Research

Research Projects

Individual heterogeneity in Escherichia coli bacteria

Are we all equal? What happens to reproduction and survival among individuals if we take away variability in genotypes and environments? How do senescence patterns differ in different environments and among different genotypes?

To study such questions we use a highly automated microfluidic system that produces large quantities of demographic data for individual bacteria. Please watch the movie illustrating the microfluidic chip and how the system works under theĀ  microscope. This system provides a multitude of excellent opportunities to seriously confront theory with empirical data. We have for instance shown that classical senescence patterns of an early exponential increase in mortality followed by late age mortality plateau is not driven by age, but rather by stage dynamics that are independent of age. We also study stochastic processes at different levels of biological organization and evaluate their influence on demographic patterns.

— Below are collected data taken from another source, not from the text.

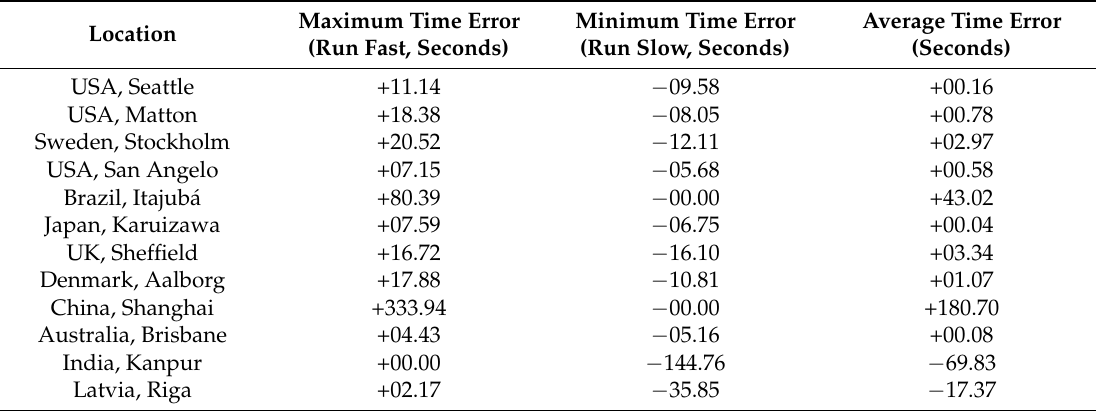
Table 2. Statistical analysis of the monthly time error around the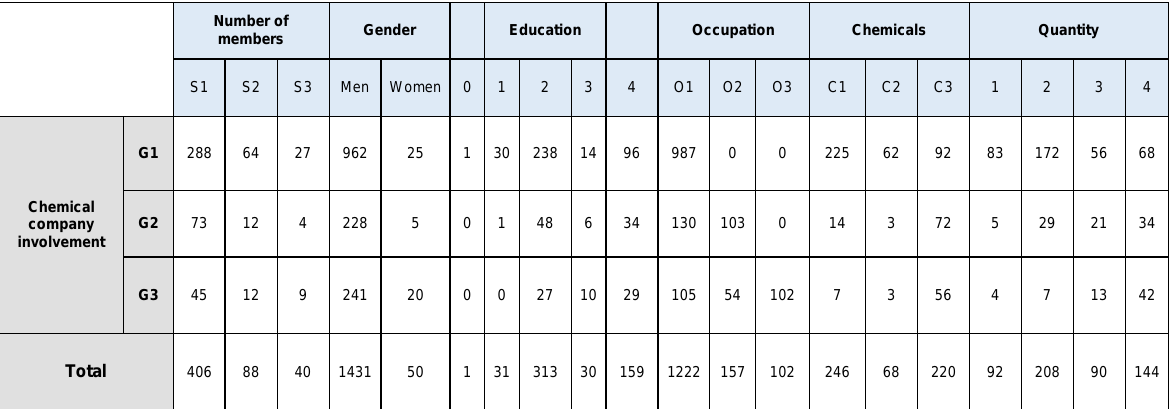
Table 2: Statistical differences between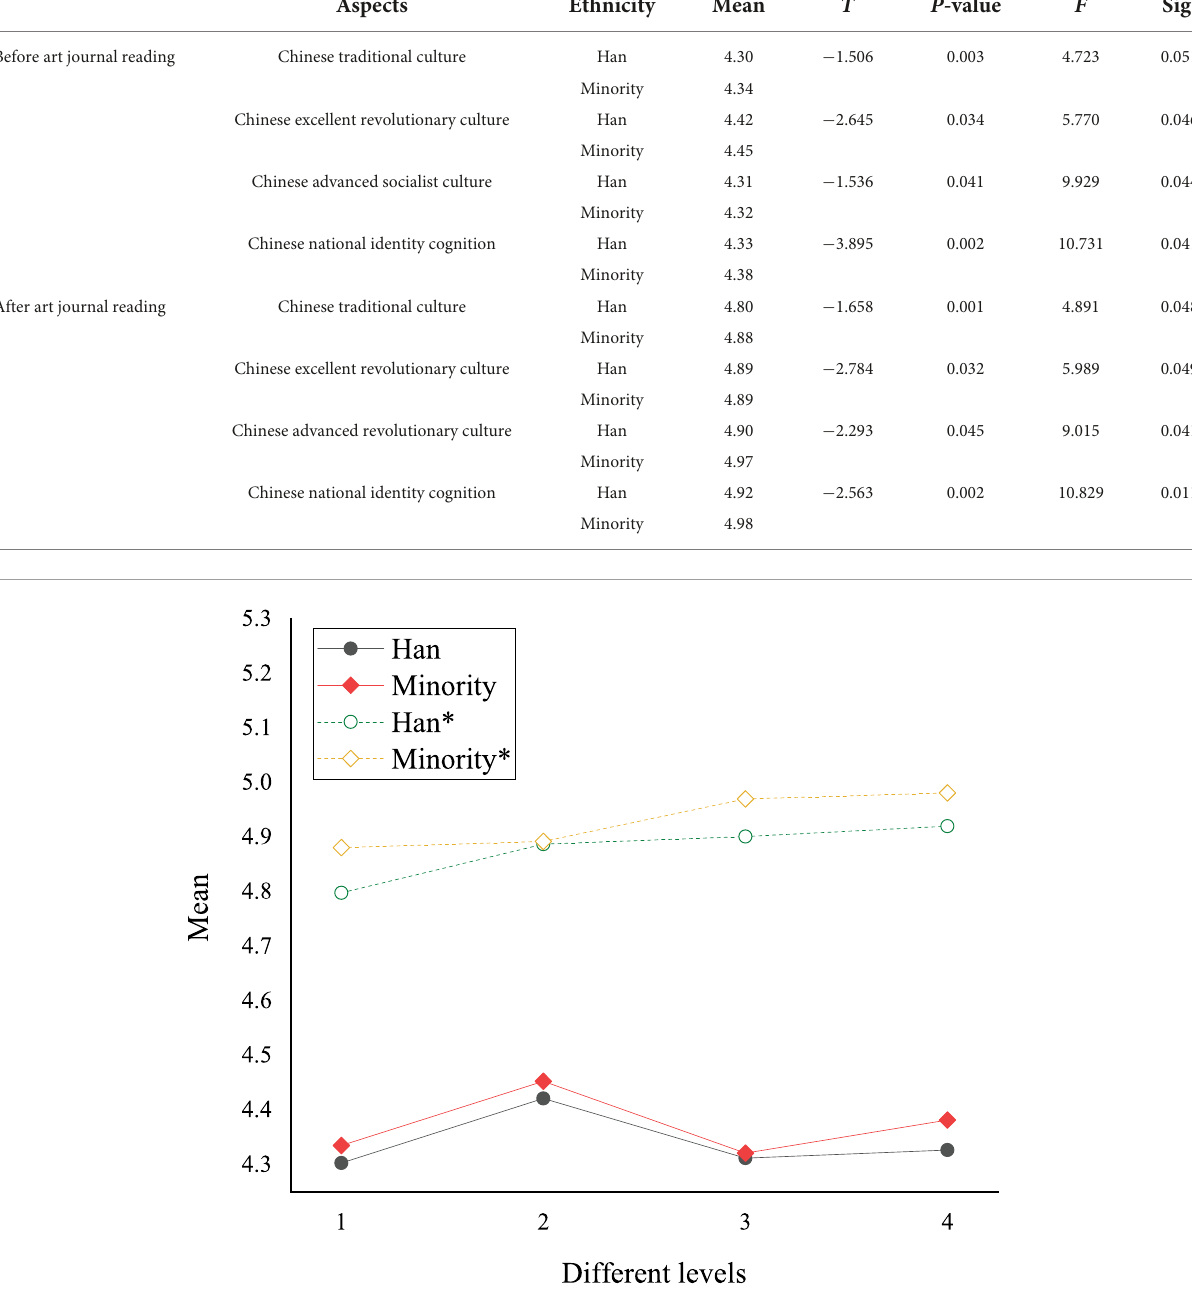
TABLE 4 Comparison of the national cognition and cultural acceptance of college students of different nationalities.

Age-stage-structured Demographic Models

The prevailing biological understanding of aging and senescence, based on classical theories of aging, and an impressive literature describing underlying mechanisms, cannot explain the senescence patterns observed in many systems. Therefore we expand and explore population matrix models that go beyond age only by including stage dynamics. One of the nice features of such models is that they are inherently stochastic (Markovian) and therefore provide easy ways of investigating variances in fitness components and stage dynamics, two characteristics selection should act upon. We parameterize the models with individual level data from either the bacteria system, or with longitudinal data from field studies, such as an experimental field site on Plantago lanceolata, an island population of macaques, or similar high quality long term data sets.

Evolution of Phenotypic plasticity

What is the role of phenotypic plasticity for evolutionary processes. It is controversially debated, whether phenotypic plasticity promotes or inhibits adaptation to novel environment such as expected under climate change scenarios. We are interested to what degree phenotypic plasticity is adaptive and how common cryptic genetic variation is across many study systems. We mainly use meta analyses to aim for more general answers how organisms deal with fluctuating environments.

Biomarkers of Aging

Since 1840 human life expectancy has risen by 2.5 years per decade: 3 months per year, 6 hours per day. Does that mean that people simply add years of old age to their lives? This seems not to be the case, but quantifying how biological age (what one is able to do, or here rather how old one looks) and chronological age have shifted is challenging and poses interesting questions regarding the rate of aging and how aging has changed over the decades. To study such questions we have launched a citizen science project (ageguess.org) that collects exactly such data on chronological age and perceived age (biological age/how old one looks). We also compare data from similar but more controlled lab studies to address such questions.